Here is a link to just about everything you need to know about food storage.
Food Storage FAQ
It should help answer most of your questions.


----------



## JW Parker

I have been wondering about just vacuum sealing rice, flour, etc. in quart and half gallon glass canning jars. It would be real easy and fairly cheap to make the sealing equipment.


----------



## palooka slim

I freeze my rice and beans then put them in plastic liter mountain dew bottles and place a bay leaf in the bottle.


----------



## The_Blob

JW Parker said:


> I have been wondering about just vacuum sealing rice, flour, etc. in quart and half gallon glass canning jars. It would be real easy and fairly cheap to make the sealing equipment.


you can buy a brake line 'bleeder' @ Harbor Freight for $15 & a vacuum-sealer jar attachment @ Big Lots for $6 to make a manual jar sealer


----------



## The_Blob

palooka slim said:


> I freeze my rice and beans then put them in plastic liter mountain dew bottles and place a bay leaf in the bottle.
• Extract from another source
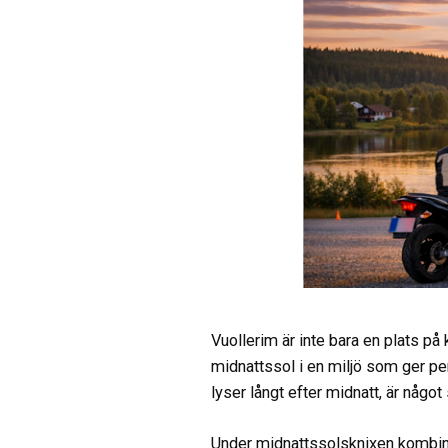
Vuollerim är inte bara en plats p
midnattssol i en miljö som ger per
lyser långt efter midnatt, är någo
Under midnattssolsknixen kombin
you mean UNprepared, right?

also, how long do you store them for usually?


----------



## Expeditioner

The_Blob said:


> you can buy a brake line 'bleeder' @ Harbor Freight for $15 & a vacuum-sealer jar attachment @ Big Lots for $6 to make a manual jar sealer


Blob - Good idea. Thanks for sharing!


----------



## TechAdmin

What does a bay leaf do to rice?


----------



## The_Blob

Dean said:


> What does a bay leaf do to rice?


aromatic?

<<shrug>>


----------



## palooka slim

bay leaf repels meal moths which live inside rice.but ive only recently started storing rice (for the last six months or so) so i cannot vouch for how effective this might be.


----------



## JW Parker

I have been experimenting and have build a vaccum sealer out of a compresser, PVC pipe, plexiglas with neoprene gaskets, a neoprene plug, stainless tubing and a motor. It works fine but I need to make a bigger chamber that will hold more than one jar at a time.


----------



## RonnieGret

palooka slim said:


> bay leaf repels meal moths which live inside rice.but ive only recently started storing rice (for the last six months or so) so i cannot vouch for how effective this might be.


What else do meal moths live in? Flour right?


----------



## MaryV

I have been putting rice in foodsaver bags, and in the freezer for ten days, I put a mark on the bag so I know that bag was frozen. it has to kill any bugs and eggs too. at least i am counting on that.


----------